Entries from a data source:
○ ○ ○ ○ ○

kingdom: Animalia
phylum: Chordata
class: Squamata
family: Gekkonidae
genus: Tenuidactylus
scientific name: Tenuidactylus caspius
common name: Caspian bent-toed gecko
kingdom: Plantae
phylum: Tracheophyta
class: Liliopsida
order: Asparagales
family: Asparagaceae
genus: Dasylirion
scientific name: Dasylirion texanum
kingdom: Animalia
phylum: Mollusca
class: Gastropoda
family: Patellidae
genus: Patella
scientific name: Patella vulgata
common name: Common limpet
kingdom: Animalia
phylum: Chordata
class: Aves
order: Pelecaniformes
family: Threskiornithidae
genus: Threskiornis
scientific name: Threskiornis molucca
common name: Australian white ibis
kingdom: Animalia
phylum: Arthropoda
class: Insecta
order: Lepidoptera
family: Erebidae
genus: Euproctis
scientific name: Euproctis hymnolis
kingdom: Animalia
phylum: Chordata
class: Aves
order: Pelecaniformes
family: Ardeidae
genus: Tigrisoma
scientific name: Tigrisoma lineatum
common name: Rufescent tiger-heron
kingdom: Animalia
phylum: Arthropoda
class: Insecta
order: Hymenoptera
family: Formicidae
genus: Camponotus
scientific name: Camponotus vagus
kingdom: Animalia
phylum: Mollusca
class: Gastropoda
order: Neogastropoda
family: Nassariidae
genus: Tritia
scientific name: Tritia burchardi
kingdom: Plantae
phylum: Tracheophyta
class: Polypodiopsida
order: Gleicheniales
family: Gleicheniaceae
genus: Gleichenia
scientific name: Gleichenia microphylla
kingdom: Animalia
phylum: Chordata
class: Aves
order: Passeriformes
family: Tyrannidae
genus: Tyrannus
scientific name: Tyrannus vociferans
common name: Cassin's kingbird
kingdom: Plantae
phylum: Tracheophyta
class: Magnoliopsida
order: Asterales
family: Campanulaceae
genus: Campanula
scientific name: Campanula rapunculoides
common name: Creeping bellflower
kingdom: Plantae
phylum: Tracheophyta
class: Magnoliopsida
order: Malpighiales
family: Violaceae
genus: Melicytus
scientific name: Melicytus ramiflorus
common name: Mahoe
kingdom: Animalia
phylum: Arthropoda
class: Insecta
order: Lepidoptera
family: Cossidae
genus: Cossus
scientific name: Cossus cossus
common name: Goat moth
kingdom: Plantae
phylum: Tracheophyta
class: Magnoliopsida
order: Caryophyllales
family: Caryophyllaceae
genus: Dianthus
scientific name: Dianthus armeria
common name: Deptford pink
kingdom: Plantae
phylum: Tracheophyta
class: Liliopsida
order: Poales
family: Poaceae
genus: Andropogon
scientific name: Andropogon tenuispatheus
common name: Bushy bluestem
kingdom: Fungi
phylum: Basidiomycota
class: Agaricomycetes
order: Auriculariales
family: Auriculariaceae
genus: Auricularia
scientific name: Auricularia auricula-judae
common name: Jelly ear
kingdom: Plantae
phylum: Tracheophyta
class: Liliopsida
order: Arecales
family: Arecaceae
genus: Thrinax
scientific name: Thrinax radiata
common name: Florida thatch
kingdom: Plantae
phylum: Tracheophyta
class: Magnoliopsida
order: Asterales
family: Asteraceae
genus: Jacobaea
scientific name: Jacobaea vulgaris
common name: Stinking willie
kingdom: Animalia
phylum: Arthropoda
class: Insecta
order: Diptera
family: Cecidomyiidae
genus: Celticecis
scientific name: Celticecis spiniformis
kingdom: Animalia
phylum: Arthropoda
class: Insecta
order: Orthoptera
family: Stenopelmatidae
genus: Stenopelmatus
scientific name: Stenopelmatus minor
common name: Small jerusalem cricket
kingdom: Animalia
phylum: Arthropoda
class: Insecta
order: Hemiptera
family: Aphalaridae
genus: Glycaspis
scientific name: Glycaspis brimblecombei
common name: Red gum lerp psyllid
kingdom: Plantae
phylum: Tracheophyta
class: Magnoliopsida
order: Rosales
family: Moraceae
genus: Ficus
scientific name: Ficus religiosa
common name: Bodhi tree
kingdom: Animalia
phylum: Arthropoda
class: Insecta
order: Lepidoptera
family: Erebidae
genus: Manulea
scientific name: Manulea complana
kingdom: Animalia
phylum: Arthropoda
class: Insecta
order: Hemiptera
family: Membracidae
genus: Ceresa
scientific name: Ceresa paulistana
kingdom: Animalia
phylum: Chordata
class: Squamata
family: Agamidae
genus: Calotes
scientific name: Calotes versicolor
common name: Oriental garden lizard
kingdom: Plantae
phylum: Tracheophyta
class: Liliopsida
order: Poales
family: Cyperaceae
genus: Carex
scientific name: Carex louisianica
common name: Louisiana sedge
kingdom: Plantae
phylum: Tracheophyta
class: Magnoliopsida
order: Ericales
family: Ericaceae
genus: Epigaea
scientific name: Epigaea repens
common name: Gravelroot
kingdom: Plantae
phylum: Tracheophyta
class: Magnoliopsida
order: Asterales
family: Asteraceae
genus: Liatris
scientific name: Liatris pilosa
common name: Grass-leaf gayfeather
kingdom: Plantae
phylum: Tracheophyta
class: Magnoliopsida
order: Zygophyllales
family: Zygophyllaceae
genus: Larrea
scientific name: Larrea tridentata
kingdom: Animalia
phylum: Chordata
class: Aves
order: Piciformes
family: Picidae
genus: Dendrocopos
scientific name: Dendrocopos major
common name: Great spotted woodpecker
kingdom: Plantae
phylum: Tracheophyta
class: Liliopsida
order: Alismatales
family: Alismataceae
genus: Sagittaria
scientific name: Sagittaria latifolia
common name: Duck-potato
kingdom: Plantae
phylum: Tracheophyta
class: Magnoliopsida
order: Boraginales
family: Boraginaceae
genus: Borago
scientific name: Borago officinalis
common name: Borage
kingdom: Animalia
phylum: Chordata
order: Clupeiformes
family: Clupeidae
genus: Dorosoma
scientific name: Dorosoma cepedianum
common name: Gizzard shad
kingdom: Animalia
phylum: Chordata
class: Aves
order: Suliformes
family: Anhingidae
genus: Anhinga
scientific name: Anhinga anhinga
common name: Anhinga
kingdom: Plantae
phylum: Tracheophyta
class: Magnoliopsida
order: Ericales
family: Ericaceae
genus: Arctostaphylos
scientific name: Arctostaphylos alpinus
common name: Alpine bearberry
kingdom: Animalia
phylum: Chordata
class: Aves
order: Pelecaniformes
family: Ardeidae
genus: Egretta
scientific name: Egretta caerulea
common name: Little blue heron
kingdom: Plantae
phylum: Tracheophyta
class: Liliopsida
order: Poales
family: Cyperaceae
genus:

○ ○ ○ ○ ○

_Task:_
Could you quote all of the entries above verbatim, line for line?

_Solution:_
kingdom: Animalia
phylum: Chordata
class: Squamata
family: Gekkonidae
genus: Tenuidactylus
scientific name: Tenuidactylus caspius
common name: Caspian bent-toed gecko
kingdom: Plantae
phylum: Tracheophyta
class: Liliopsida
order: Asparagales
family: Asparagaceae
genus: Dasylirion
scientific name: Dasylirion texanum
kingdom: Animalia
phylum: Mollusca
class: Gastropoda
family: Patellidae
genus: Patella
scientific name: Patella vulgata
common name: Common limpet
kingdom: Animalia
phylum: Chordata
class: Aves
order: Pelecaniformes
family: Threskiornithidae
genus: Threskiornis
scientific name: Threskiornis molucca
common name: Australian white ibis
kingdom: Animalia
phylum: Arthropoda
class: Insecta
order: Lepidoptera
family: Erebidae
genus: Euproctis
scientific name: Euproctis hymnolis
kingdom: Animalia
phylum: Chordata
class: Aves
order: Pelecaniformes
family: Ardeidae
genus: Tigrisoma
scientific name: Tigrisoma lineatum
common name: Rufescent tiger-heron
kingdom: Animalia
phylum: Arthropoda
class: Insecta
order: Hymenoptera
family: Formicidae
genus: Camponotus
scientific name: Camponotus vagus
kingdom: Animalia
phylum: Mollusca
class: Gastropoda
order: Neogastropoda
family: Nassariidae
genus: Tritia
scientific name: Tritia burchardi
kingdom: Plantae
phylum: Tracheophyta
class: Polypodiopsida
order: Gleicheniales
family: Gleicheniaceae
genus: Gleichenia
scientific name: Gleichenia microphylla
kingdom: Animalia
phylum: Chordata
class: Aves
order: Passeriformes
family: Tyrannidae
genus: Tyrannus
scientific name: Tyrannus vociferans
common name: Cassin's kingbird
kingdom: Plantae
phylum: Tracheophyta
class: Magnoliopsida
order: Asterales
family: Campanulaceae
genus: Campanula
scientific name: Campanula rapunculoides
common name: Creeping bellflower
kingdom: Plantae
phylum: Tracheophyta
class: Magnoliopsida
order: Malpighiales
family: Violaceae
genus: Melicytus
scientific name: Melicytus ramiflorus
common name: Mahoe
kingdom: Animalia
phylum: Arthropoda
class: Insecta
order: Lepidoptera
family: Cossidae
genus: Cossus
scientific name: Cossus cossus
common name: Goat moth
kingdom: Plantae
phylum: Tracheophyta
class: Magnoliopsida
order: Caryophyllales
family: Caryophyllaceae
genus: Dianthus
scientific name: Dianthus armeria
common name: Deptford pink
kingdom: Plantae
phylum: Tracheophyta
class: Liliopsida
order: Poales
family: Poaceae
genus: Andropogon
scientific name: Andropogon tenuispatheus
common name: Bushy bluestem
kingdom: Fungi
phylum: Basidiomycota
class: Agaricomycetes
order: Auriculariales
family: Auriculariaceae
genus: Auricularia
scientific name: Auricularia auricula-judae
common name: Jelly ear
kingdom: Plantae
phylum: Tracheophyta
class: Liliopsida
order: Arecales
family: Arecaceae
genus: Thrinax
scientific name: Thrinax radiata
common name: Florida thatch
kingdom: Plantae
phylum: Tracheophyta
class: Magnoliopsida
order: Asterales
family: Asteraceae
genus: Jacobaea
scientific name: Jacobaea vulgaris
common name: Stinking willie
kingdom: Animalia
phylum: Arthropoda
class: Insecta
order: Diptera
family: Cecidomyiidae
genus: Celticecis
scientific name: Celticecis spiniformis
kingdom: Animalia
phylum: Arthropoda
class: Insecta
order: Orthoptera
family: Stenopelmatidae
genus: Stenopelmatus
scientific name: Stenopelmatus minor
common name: Small jerusalem cricket
kingdom: Animalia
phylum: Arthropoda
class: Insecta
order: Hemiptera
family: Aphalaridae
genus: Glycaspis
scientific name: Glycaspis brimblecombei
common name: Red gum lerp psyllid
kingdom: Plantae
phylum: Tracheophyta
class: Magnoliopsida
order: Rosales
family: Moraceae
genus: Ficus
scientific name: Ficus religiosa
common name: Bodhi tree
kingdom: Animalia
phylum: Arthropoda
class: Insecta
order: Lepidoptera
family: Erebidae
genus: Manulea
scientific name: Manulea complana
kingdom: Animalia
phylum: Arthropoda
class: Insecta
order: Hemiptera
family: Membracidae
genus: Ceresa
scientific name: Ceresa paulistana
kingdom: Animalia
phylum: Chordata
class: Squamata
family: Agamidae
genus: Calotes
scientific name: Calotes versicolor
common name: Oriental garden lizard
kingdom: Plantae
phylum: Tracheophyta
class: Liliopsida
order: Poales
family: Cyperaceae
genus: Carex
scientific name: Carex louisianica
common name: Louisiana sedge
kingdom: Plantae
phylum: Tracheophyta
class: Magnoliopsida
order: Ericales
family: Ericaceae
genus: Epigaea
scientific name: Epigaea repens
common name: Gravelroot
kingdom: Plantae
phylum: Tracheophyta
class: Magnoliopsida
order: Asterales
family: Asteraceae
genus: Liatris
scientific name: Liatris pilosa
common name: Grass-leaf gayfeather
kingdom: Plantae
phylum: Tracheophyta
class: Magnoliopsida
order: Zygophyllales
family: Zygophyllaceae
genus: Larrea
scientific name: Larrea tridentata
kingdom: Animalia
phylum: Chordata
class: Aves
order: Piciformes
family: Picidae
genus: Dendrocopos
scientific name: Dendrocopos major
common name: Great spotted woodpecker
kingdom: Plantae
phylum: Tracheophyta
class: Liliopsida
order: Alismatales
family: Alismataceae
genus: Sagittaria
scientific name: Sagittaria latifolia
common name: Duck-potato
kingdom: Plantae
phylum: Tracheophyta
class: Magnoliopsida
order: Boraginales
family: Boraginaceae
genus: Borago
scientific name: Borago officinalis
common name: Borage
kingdom: Animalia
phylum: Chordata
order: Clupeiformes
family: Clupeidae
genus: Dorosoma
scientific name: Dorosoma cepedianum
common name: Gizzard shad
kingdom: Animalia
phylum: Chordata
class: Aves
order: Suliformes
family: Anhingidae
genus: Anhinga
scientific name: Anhinga anhinga
common name: Anhinga
kingdom: Plantae
phylum: Tracheophyta
class: Magnoliopsida
order: Ericales
family: Ericaceae
genus: Arctostaphylos
scientific name: Arctostaphylos alpinus
common name: Alpine bearberry
kingdom: Animalia
phylum: Chordata
class: Aves
order: Pelecaniformes
family: Ardeidae
genus: Egretta
scientific name: Egretta caerulea
common name: Little blue heron
kingdom: Plantae
phylum: Tracheophyta
class: Liliopsida
order: Poales
family: Cyperaceae
genus:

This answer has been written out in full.